I believe that the spatial world is still a niche – the vast majority of data analysis done by organizations does not include geospatial analysis, though in many cases it could bring some additional insight. I think it’s because of the long standing belief that ‘spatial is special’, that you need a set of special tools, and the data must be managed in its own way. If we can make spatial a simple ‘join’ that any data science can tap into, with a nice, incremental learning curve where we show value each step of the way, then I believe spatial can have a much bigger impact than it does today. I think it’s great that DuckDB uses GDAL/OGR to be compatible with the spatial world, but I really love the fact that it doesn’t make people ’learn GDAL’ – they can continue using SQL, which they’ve invested years in. We need to meet people more than halfway, and I think GDAL/OGR and GEOS within DuckDB do that really well.
What’s next for DuckDB and Spatial?
There are a ton of exciting things coming in DuckDB, and lots of work to make the spatial extension totally awesome. I’m really excited about DuckDB supporting Iceberg in 0.9, and I’m sure there will be even more performance improvements in that release. Top of the list for spatial advances is native GeoParquet support, and better handling of coordinate references and spatial indices, and I know the spatial extension author has a lot of ideas for even more. Unfortunately, much of the work is paused, in favor of funded contracts. I’m hoping to try to do some fundraising to help push DuckDB’s spatial support forward – if you or your organization is potentially interested then please get in touch.
Closing Thoughts
One thing I do want to make clear is that I still absolutely love PostGIS, and am not trying to convince anyone to just drop it in favor of DuckDB. When you need a transaction-oriented OLTP database nothing will come close to PostgreSQL, and PostGIS’s 20 year head start on spatial support means its depth of functionality will be incredibly hard to match (for more on the history of PostGIS check out this recent podcast on Why People Care About Postgis And Postgres). PostGIS introduced the power of using SQL for spatial analysis, showing that you could do in seconds or minutes what expensive desktop GIS software would take hours or days to do. I think DuckDB will help accelerate that trend, by making it even faster and easier when you’re working locally. I’m also excited by DuckDB and PostGIS potentially spurring one another to be better. I worked on GeoServer when MapServer was clearly the dominant geospatial web server, and I’m quite certain that the two projects pushed one another to be better.

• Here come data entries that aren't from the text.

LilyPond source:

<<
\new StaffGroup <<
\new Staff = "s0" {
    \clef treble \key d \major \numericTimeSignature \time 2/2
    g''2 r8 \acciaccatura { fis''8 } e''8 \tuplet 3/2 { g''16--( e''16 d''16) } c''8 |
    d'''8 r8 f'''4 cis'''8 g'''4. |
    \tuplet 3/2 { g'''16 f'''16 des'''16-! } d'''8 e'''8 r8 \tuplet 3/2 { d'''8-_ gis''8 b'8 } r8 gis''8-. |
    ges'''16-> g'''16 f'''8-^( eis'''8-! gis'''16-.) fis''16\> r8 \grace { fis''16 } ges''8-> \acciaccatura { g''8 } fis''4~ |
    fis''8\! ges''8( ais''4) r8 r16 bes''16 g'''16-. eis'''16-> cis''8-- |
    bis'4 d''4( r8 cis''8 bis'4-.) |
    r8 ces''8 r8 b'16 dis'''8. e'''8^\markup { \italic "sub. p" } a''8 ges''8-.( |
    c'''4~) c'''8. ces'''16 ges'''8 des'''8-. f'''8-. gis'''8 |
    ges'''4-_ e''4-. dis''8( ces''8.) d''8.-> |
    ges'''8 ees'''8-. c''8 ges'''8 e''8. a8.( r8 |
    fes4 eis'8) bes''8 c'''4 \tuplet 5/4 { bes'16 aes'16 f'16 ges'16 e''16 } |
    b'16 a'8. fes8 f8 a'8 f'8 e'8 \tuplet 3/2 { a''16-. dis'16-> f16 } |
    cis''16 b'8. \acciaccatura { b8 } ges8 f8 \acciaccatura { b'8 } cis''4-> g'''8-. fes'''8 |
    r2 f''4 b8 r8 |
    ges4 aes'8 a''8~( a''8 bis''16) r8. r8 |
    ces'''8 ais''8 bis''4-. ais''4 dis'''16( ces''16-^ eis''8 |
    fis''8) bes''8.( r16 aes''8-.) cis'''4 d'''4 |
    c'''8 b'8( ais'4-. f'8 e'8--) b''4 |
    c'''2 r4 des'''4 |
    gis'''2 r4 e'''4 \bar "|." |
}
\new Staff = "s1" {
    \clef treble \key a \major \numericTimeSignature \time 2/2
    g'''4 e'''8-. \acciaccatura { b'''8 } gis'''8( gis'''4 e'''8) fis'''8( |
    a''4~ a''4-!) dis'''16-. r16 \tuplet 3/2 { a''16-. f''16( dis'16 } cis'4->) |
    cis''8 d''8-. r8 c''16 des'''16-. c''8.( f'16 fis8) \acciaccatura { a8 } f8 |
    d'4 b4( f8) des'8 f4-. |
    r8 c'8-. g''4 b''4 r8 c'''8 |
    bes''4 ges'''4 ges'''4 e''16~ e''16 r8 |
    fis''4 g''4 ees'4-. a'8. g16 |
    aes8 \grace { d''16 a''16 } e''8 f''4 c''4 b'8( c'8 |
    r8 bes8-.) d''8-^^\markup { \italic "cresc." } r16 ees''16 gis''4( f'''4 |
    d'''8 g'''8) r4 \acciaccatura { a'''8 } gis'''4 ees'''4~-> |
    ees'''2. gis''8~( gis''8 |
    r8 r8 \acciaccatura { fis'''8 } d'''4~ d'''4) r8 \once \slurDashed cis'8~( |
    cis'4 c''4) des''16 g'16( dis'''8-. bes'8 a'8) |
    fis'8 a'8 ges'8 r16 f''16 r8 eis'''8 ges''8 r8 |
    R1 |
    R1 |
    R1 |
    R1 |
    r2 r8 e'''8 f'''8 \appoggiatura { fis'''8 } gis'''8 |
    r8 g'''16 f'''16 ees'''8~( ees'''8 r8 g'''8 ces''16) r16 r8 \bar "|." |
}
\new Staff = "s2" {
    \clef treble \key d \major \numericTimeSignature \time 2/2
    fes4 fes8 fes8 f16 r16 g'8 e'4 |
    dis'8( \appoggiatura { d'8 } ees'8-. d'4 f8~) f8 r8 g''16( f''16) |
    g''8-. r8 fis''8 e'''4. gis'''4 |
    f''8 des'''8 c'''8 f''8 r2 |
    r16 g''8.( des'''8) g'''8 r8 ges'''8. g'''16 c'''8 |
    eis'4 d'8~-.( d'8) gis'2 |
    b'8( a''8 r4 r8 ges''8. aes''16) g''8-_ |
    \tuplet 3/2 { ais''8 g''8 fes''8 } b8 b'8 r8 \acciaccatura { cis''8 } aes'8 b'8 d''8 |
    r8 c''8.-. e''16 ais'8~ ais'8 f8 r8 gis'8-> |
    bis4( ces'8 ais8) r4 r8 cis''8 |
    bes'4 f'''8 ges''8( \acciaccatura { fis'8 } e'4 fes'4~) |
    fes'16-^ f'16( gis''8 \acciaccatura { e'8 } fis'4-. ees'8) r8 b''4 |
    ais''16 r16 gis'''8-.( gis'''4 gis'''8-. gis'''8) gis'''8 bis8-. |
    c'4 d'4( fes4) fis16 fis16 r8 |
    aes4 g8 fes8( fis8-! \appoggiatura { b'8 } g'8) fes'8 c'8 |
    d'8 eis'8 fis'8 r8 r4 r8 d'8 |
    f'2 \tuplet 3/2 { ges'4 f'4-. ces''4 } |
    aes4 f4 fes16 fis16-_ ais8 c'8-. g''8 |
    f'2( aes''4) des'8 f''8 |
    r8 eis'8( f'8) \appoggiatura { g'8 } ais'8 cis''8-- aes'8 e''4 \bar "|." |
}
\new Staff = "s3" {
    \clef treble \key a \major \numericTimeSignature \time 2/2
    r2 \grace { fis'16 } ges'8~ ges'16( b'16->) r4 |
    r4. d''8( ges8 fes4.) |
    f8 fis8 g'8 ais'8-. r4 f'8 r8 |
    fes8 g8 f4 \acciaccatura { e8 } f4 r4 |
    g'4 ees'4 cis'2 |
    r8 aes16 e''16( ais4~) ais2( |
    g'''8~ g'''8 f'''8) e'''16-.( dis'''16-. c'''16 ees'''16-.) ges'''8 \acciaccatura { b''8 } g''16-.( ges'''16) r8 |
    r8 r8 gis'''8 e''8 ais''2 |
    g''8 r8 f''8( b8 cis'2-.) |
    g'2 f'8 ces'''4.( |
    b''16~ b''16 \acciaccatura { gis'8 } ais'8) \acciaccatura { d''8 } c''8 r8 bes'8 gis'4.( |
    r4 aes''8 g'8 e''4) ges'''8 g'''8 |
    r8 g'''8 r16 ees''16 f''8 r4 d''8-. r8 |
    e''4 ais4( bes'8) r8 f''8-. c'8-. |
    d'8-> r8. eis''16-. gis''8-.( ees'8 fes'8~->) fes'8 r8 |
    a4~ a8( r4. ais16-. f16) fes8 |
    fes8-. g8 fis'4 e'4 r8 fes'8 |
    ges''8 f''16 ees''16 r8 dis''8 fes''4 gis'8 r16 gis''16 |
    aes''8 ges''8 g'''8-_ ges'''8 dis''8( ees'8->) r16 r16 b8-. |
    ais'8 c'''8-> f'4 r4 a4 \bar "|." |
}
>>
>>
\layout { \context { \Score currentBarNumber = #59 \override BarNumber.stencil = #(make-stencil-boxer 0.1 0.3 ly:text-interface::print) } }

And finally – call to action. Give DuckDB a try! If you’ve made it all the way to the end of this post then it’s definitely worth just downloading it and playing with it. It can be hard to find that first project where you think it’ll make sense, but trust me – after you get over the hump you’ll start seeing more places. It really shines when you want to read in remote data on S3, like the data I’ve been putting up on Source Cooperative, and is great for lots of data transformation tasks. And any task that you’re using Pandas for today will likely perform better with DuckDB.